PS up after cost surge
Polystyrene prices leapt in August following a surge of €125/tonne in the monthly styrene monomer contract price, driven by benzene. Producers announced hikes of €140/tonne for general-purpose grades and targeted an increase of €160/tonne for high impact PS. They achieved a rise of around €120/tonne for GPPS with slightly higher gains for HIPS despite the early August oil price slide.
PS is well balanced following lively summer sales and careful production controls which have reduced surplus stock levels. In addition, a number of PS plants will be down for routine maintenance this month.
Demand was more subdued than usual with converters buying only when necessary to meet current production needs.
Slow PP orders
PP producers would have been satisfied with a price rollover last month to bolster profit margins after the €15/tonne decrease in the August propylene contract price.
Most early settlements were on a rollover basis but buyer sentiment changed dramatically during the second week of the month because of the economic turbulence in the US and Europe. Order intake slowed with buyers only purchasing what was absolutely necessary and PP prices dipped along with crude oil and naphtha.
The price downturn was however restricted by earlier actions taken by producers to control production and trim stock levels. There were also opportunities to export any surplus material to Asia where prices were rising.
Buyers resist planned L/LDPE hikes
L/LDPE prices fell by slightly more than the €95/tonne reduction in ethylene costs in July, despite producer attempts to retain some of the cost reduction to improve margins.
Last month producers initially called for an ambitious price rise of up to €100/tonne after the August C2 contract price settled €30/tonne higher. Early settlements saw gains of €30-50/tonne but the global financial turbulence led to a sharp fall in crude oil and naphtha prices, which led some buyers to believe that polymer prices would soon follow suit.
Demand ebbed away as the month progressed with converters preferring to work off stocks that had been built up over previous months rather than paying the higher prices asked for by producers.
Sellers were under no real pressure to offload material as stock levels had been cut back over the summer but prices generally settled on a weak rollover.
Economic concerns stall HDPE market
HDPE sellers initially targeted price increases of between €50-100/tonne at the beginning of August to recover the €30/tonne rise in ethylene costs and improve their under-performing profit margins.
Early contracts were settled up to €30/tonne higher than July levels but sellers were soon forced to retreat on their plans during the second week of the month as the economic and financial turmoil led to a virtual standstill in buying activity by their customers. The slide in crude oil and naphtha prices persuaded converters to refrain from any additional buying and work from existing stocks as they expect ethylene and HDPE prices to fall in September.
By mid-August it appears that a weak rollover would be the most likely scenario for the month as a whole.
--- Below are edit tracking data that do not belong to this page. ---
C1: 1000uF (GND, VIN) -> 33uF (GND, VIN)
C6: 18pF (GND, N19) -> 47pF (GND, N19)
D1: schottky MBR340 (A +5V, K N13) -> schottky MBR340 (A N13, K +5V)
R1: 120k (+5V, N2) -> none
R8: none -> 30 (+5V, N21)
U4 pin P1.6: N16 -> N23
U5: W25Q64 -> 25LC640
Roller coaster ride for PET prices
Having seen many months of rising prices followed by three months of falling prices since May, PET resin prices rose once again last month. The PET price volatility is largely explained by sharp movements in the key paraxylene (PX) feedstock.
In July, PX prices dropped by €85/tonne and bottle-grade PET responded with a €50/tonne decline. The situation reversed last month with PX costs rising by €100/tonne and monoethylene glycol (MEG) costs rising by €4/tonne. PX supply tightened in August and there was higher demand for polyester fibre in China. The combined impact of feedstock development on the PET cost base was a rise of €60/tonne.
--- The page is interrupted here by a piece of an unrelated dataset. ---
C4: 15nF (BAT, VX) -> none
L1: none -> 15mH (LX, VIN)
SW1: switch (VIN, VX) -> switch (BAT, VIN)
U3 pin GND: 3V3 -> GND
PET producers managed to claw back only €30-40/tonne of the cost increases. Converters have plenty of stock and are taking a cautious approach to buying any additional material given the growing economic uncertainties. In addition, the patchy summer weather in northern Europe held back demand for beverage bottles.
PET producers have responded to the demand slowdown by trimming plant operating rates to control inventory levels. Asian imports have slackened since late July as prices there increased.
Sluggish sales hamper PVC
PVC producers sought price increases of up to €30/tonne in early August to compensate for the €15/tonne rise in ethylene costs and to add a small margin improvement. While some early deals settled slightly higher, sellers were soon forced to backtrack on their calls for price increases following the oil price slide and economic uncertainties of the second week of August.
Demand was generally weaker than would normally be expected in August, especially in southern Europe and central and eastern Europe. Some converters decided to run down their stocks rather than commit to buying additional volumes given the prospect of lower prices in September. Those who needed to buy pushed for price concessions or at least a rollover.
Material availability is good with virtually all plants operating as normal and inventories for most suppliers are long. The Ineos facility at Schkopau, Germany, was the only PVC plant undergoing a maintenance turnaround last month.